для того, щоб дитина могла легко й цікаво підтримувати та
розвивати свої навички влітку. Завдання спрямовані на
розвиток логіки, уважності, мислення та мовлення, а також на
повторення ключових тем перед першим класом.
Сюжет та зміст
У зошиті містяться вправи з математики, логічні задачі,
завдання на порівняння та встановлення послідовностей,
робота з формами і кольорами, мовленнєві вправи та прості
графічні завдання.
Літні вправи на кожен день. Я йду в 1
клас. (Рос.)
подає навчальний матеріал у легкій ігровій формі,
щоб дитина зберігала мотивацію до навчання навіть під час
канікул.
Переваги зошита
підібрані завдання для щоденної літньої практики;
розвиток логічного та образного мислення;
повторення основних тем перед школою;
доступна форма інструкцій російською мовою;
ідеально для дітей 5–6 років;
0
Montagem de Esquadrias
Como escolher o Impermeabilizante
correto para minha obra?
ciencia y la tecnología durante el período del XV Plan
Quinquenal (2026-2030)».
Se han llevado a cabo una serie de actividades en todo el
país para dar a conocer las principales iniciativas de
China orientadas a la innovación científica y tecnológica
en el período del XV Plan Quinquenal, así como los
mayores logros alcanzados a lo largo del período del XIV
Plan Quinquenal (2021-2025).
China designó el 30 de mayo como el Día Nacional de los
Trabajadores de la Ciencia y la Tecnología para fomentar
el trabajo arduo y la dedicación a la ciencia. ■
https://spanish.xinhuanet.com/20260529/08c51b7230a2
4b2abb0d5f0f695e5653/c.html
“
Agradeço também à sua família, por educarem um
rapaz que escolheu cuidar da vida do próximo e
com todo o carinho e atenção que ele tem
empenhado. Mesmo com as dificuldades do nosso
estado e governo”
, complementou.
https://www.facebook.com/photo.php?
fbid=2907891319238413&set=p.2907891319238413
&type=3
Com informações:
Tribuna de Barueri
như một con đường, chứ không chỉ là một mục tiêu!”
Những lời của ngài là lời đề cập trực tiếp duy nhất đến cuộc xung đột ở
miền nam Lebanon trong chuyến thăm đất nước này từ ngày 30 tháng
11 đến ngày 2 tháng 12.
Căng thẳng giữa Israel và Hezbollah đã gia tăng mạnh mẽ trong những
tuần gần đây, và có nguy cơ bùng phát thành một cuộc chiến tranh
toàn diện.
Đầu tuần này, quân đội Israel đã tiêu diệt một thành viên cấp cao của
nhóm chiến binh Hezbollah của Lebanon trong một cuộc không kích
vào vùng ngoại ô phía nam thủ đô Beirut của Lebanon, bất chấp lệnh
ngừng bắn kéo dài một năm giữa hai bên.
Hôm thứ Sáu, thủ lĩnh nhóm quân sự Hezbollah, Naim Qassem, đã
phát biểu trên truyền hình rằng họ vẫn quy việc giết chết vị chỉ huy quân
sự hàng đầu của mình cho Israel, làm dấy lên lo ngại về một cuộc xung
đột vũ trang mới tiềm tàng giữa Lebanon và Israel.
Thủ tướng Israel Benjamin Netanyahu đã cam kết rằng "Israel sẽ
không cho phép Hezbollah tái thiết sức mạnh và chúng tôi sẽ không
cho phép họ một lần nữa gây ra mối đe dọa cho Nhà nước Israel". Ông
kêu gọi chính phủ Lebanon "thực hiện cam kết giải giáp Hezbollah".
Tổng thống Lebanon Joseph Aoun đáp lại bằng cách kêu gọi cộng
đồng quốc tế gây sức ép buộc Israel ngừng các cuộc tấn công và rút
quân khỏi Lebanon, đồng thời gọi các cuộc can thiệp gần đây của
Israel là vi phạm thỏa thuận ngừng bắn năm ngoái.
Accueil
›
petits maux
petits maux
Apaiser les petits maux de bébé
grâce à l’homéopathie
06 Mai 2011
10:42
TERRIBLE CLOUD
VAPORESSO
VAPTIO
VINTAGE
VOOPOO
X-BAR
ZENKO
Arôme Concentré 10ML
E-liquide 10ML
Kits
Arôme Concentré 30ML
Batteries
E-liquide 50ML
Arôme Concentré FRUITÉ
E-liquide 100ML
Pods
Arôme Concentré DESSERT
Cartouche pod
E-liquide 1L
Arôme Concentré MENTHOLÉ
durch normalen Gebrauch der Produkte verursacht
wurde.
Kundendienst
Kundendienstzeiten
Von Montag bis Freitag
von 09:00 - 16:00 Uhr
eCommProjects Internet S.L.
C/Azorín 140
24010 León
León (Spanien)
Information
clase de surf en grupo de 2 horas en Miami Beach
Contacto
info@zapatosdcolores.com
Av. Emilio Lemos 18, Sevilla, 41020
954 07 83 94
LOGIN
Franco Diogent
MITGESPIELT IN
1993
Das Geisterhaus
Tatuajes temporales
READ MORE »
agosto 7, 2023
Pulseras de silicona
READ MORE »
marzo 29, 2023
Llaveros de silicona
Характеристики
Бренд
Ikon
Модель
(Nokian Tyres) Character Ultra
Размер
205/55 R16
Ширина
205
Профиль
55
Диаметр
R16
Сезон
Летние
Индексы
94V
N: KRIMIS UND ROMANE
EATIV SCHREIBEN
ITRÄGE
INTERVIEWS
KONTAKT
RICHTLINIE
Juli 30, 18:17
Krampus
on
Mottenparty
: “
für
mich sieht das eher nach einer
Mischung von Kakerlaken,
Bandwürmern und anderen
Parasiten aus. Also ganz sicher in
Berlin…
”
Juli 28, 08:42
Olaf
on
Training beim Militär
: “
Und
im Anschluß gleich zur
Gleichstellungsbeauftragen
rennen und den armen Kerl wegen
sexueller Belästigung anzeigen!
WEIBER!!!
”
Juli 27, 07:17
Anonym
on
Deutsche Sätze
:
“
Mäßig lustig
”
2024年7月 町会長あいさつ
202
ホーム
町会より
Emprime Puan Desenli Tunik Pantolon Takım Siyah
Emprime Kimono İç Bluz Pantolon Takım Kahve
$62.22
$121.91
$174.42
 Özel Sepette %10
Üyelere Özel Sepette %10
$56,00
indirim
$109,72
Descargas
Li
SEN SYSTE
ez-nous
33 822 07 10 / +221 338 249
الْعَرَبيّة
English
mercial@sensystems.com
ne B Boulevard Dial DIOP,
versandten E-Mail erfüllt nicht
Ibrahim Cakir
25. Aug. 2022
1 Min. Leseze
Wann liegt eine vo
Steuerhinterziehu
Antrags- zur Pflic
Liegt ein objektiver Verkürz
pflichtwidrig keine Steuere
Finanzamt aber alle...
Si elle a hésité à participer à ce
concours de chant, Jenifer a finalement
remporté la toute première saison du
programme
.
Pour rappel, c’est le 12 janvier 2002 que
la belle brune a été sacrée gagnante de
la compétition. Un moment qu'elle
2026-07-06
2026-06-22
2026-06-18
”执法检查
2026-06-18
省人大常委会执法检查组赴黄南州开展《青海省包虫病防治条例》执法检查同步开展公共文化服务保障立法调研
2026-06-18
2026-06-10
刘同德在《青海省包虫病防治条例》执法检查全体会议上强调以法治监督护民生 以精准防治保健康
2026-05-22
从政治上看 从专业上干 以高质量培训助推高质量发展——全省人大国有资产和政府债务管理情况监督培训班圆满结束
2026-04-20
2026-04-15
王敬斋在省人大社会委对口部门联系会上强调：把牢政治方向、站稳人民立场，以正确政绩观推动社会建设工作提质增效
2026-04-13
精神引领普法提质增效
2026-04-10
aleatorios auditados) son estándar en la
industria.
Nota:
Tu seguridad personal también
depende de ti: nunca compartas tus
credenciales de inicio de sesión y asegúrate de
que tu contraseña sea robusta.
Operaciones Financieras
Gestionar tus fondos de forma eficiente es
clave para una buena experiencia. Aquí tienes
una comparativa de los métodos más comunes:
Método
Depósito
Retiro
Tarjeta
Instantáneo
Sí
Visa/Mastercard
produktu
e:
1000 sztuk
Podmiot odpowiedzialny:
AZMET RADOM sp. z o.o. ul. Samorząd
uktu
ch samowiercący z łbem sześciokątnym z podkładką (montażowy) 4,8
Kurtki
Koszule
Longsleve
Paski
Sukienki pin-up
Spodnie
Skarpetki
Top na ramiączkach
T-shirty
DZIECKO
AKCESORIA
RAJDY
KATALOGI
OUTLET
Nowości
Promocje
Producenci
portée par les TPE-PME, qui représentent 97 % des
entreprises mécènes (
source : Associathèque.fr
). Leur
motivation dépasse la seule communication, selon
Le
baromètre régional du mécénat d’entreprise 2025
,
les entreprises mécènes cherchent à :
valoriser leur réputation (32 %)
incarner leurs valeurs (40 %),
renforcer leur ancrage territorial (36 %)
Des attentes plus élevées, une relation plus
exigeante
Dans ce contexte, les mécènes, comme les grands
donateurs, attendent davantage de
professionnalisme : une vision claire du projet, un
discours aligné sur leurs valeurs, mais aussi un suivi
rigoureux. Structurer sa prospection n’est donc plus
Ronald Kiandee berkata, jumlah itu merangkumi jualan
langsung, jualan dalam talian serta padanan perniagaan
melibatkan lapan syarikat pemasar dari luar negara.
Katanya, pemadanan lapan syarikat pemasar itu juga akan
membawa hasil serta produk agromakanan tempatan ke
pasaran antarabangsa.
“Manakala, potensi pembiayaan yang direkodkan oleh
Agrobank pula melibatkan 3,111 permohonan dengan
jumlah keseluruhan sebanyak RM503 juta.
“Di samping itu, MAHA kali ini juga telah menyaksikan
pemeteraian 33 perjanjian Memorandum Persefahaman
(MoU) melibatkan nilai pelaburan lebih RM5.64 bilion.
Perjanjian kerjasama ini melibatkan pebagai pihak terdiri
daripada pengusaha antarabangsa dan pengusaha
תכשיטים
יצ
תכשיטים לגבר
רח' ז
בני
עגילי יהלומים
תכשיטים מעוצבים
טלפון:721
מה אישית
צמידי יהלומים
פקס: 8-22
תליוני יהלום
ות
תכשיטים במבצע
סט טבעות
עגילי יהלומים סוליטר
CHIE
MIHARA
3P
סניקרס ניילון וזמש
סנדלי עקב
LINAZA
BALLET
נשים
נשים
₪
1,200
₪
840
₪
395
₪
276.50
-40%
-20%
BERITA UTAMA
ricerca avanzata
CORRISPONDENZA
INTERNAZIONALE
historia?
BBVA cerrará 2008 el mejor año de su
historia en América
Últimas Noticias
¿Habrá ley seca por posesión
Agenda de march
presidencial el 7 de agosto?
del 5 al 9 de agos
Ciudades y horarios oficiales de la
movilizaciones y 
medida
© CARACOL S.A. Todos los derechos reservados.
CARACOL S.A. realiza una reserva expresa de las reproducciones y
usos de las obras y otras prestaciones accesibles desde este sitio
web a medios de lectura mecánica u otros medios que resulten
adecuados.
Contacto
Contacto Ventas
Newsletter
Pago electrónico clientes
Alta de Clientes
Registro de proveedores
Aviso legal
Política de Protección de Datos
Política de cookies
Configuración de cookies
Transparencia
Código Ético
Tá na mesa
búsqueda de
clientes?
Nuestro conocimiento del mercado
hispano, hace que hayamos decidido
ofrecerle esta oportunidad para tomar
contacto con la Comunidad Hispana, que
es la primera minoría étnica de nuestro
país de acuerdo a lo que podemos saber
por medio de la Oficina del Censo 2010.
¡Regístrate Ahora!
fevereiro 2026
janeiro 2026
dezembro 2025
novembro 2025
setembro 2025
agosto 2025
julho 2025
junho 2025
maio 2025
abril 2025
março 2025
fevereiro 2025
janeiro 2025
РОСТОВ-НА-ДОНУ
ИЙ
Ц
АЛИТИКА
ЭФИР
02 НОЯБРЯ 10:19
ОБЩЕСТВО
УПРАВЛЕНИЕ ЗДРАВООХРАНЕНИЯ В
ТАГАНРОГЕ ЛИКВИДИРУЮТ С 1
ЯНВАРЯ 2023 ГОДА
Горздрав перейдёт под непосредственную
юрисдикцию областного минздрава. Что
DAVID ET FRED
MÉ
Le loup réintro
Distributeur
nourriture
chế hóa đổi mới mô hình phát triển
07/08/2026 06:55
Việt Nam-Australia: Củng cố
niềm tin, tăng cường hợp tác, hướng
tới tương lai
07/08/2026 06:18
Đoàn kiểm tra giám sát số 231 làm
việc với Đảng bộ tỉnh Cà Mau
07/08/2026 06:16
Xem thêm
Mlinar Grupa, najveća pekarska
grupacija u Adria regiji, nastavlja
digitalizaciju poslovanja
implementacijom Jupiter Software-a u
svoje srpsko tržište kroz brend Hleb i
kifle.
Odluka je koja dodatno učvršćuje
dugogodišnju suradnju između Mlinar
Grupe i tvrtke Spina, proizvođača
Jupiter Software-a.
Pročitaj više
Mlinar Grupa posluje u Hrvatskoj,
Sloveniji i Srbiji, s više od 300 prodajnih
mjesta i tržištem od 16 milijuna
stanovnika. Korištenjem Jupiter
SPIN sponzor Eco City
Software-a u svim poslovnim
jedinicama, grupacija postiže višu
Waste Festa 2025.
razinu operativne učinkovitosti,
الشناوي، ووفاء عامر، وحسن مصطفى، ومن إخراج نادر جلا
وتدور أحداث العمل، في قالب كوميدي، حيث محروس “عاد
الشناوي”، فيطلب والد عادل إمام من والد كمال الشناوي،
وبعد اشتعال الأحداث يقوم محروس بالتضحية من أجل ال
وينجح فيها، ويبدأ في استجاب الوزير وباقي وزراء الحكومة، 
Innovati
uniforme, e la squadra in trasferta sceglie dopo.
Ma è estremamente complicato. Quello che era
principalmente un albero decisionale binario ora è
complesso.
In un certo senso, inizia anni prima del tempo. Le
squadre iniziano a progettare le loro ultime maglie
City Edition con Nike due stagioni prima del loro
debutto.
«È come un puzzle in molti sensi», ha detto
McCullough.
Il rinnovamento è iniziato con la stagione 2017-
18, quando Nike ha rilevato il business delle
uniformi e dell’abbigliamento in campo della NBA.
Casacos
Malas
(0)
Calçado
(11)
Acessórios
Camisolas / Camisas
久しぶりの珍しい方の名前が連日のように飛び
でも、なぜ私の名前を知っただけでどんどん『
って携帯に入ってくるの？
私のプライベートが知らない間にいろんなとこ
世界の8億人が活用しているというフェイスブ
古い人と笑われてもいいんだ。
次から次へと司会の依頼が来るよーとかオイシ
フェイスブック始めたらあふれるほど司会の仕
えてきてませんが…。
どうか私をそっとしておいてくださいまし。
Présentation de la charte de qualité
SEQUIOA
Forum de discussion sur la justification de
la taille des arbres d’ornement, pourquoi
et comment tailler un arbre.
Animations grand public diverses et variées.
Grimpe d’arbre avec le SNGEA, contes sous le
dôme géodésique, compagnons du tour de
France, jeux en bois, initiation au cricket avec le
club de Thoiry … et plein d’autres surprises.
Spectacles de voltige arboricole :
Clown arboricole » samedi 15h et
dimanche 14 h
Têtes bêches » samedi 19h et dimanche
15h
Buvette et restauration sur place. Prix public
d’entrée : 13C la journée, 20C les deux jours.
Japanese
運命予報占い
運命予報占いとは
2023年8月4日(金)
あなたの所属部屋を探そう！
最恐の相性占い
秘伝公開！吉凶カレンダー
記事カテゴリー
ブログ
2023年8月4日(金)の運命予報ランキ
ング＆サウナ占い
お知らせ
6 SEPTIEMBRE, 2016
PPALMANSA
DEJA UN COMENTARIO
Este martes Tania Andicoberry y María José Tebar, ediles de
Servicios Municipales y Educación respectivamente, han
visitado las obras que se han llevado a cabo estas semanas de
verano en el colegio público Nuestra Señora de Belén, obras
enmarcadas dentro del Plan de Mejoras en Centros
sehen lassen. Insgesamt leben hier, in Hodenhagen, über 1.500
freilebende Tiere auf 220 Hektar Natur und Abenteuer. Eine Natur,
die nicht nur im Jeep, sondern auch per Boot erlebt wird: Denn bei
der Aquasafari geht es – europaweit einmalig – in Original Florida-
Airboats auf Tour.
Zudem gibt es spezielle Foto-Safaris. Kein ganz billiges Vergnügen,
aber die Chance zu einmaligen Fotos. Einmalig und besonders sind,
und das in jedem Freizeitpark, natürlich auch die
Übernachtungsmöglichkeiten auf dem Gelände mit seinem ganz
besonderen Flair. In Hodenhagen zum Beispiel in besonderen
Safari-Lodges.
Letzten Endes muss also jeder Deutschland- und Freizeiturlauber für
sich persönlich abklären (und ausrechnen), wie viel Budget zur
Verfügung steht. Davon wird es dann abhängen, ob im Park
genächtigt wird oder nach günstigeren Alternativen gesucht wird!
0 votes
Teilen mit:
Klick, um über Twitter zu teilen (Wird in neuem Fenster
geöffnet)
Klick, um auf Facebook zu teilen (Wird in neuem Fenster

◆ ◆ ◆ ◆ ◆ ◆ ◆

▶ [TASK]:
Say how many lines in the listing above include the word "entreprises". Nothing but the number is needed.

▶ [WORKED SOLUTION]:
2